Drawing on Virginia Woolf’s 1929 essay, “A Room of One’s Own”, in which Woolf discusses how women might redefine themselves outside their traditionally subservient and economically dependent roles, the author explores the immense hurdles women had to overcome to enter the hitherto impenetrable realm of men, not just to gain the right to a university degree, but by rallying against widely held attitudes that ‘education can do little to modify her nature’ and that studying was bad for a woman’s health.

It is common knowledge that women worked in nursing, munitions, or kept the home fire burning while their husbands fought in the trenches, but Fara expands this view by describing their work in laboratories, aeroplane production and chemical research, with Suffragettes temporarily holding a truce to invest their energies into supporting the war effort. During the War, female scientists were able to thrive in many previously inaccessible posts. Women such as Ruth King, who studied picric acid (explosives), Marie Stopes (increasing coal production and making mines safer), Frances Micklethwait (chemical weapons) and Beatrice Mabel Cave-Brown (aeroplane design) are but a few mentioned who had fascinating war careers. New medical fields of radiography and physiotherapy also flourished during the war, thanks to pioneering efforts by women to treat soldiers in the field and at home. The War also allowed women to study on scientific, technology, engineering and medicine university courses in much greater numbers than had previously been possible.

On the whole, men and women resumed their traditional gender roles after Armistice Day.

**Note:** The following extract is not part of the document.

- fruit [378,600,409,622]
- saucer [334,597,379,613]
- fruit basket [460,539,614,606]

However, as Fara rightly asserts, what changed forever was the traditional understanding of gender roles. With the Representation of the People Act of 1918 finally giving women over the age of 30 (who owned property) the right to vote, they were rewarded, in part, for their huge contribution to the war effort. It is worth noting that it also finally entitled all men over the age of 21 to vote, thus helping to contract the class divide somewhat. And, in large part due to the tireless efforts of Ida Smedley and Martha Whitely, women began to be admitted to professional societies (the Chemical Society) soon after the War, in 1920.

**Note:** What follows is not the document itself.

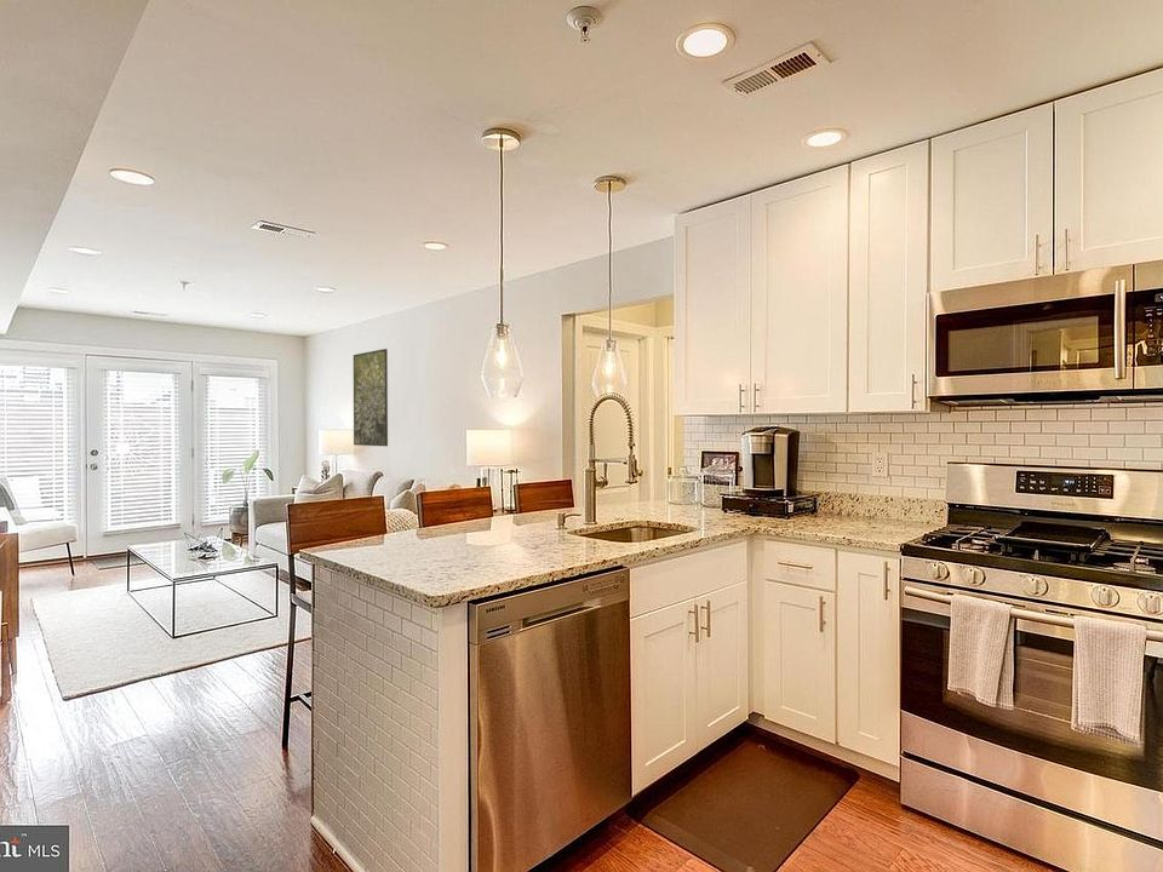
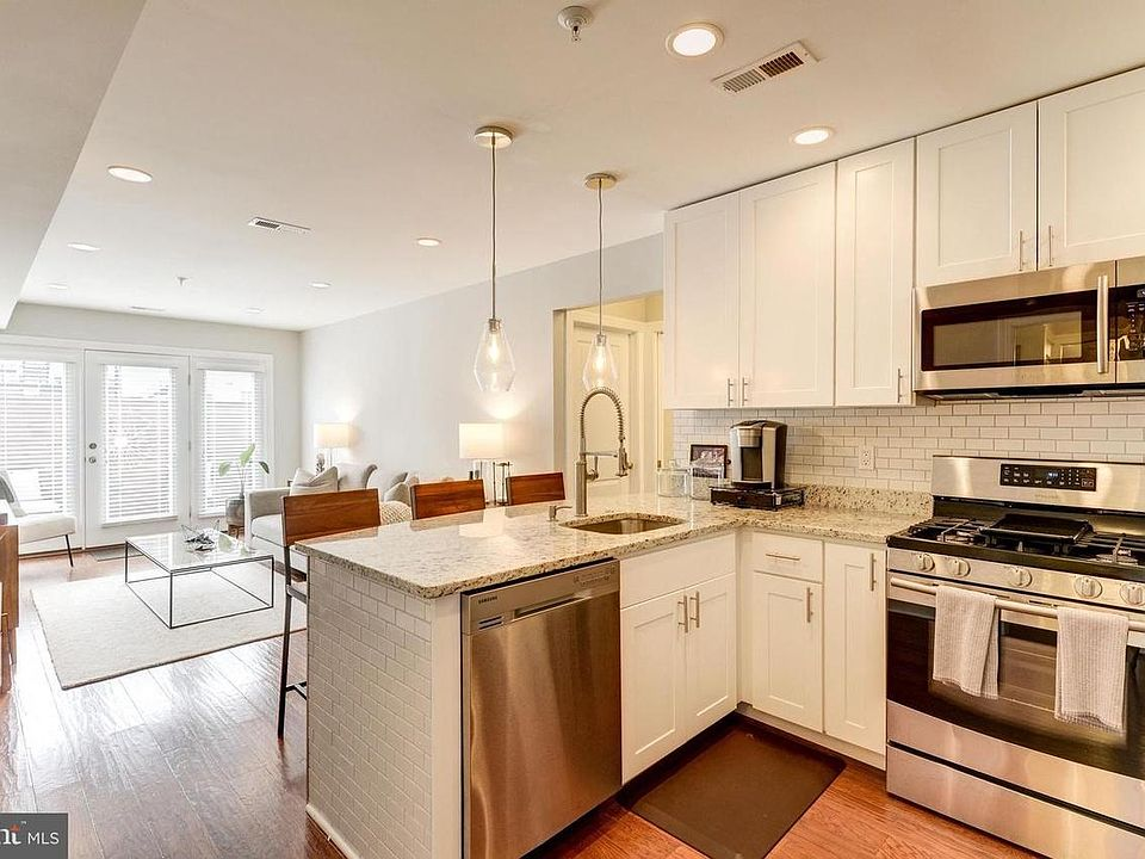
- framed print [353,348,389,447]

This thought-provoking book should be of interest to the scientist and non-scientist alike as women continue to fight for equality in the workplace and across society today. With regard to the medical profession, Fara states that “women were paid less than men for doing the same work, passed over for promotion and excluded from medical societies”. Even today, despite a predominantly female workforce, including at senior levels, nine out of ten NHS Trusts have a gender pay gap [1]. Moreover, a recent survey of 1700 neurologists in the United States found that men outnumber women at all faculty ranks in top-ranked academic Neurology programmes, and that this discrepancy increases with advancing rank [2]. As the author writes “What happened a century ago is important for understanding the present.”

A very slight irritation is that, although the author includes a brief mention of Anna Airy, one of the first women to be commissioned as a war artist, a lithograph by the renowned Christopher R.W. Nevinson has been used as the front cover. Female artists, as well as female scientists, continue to suffer lack of recognition!


  1. https://www.theguardian.com/society/2018/mar/27/nhs-councils-gender-pay-gap-deadline (accessed 14 October 2018).
  2. McDermott M et al. JAMA Neurol. 2018;75(8):956-61.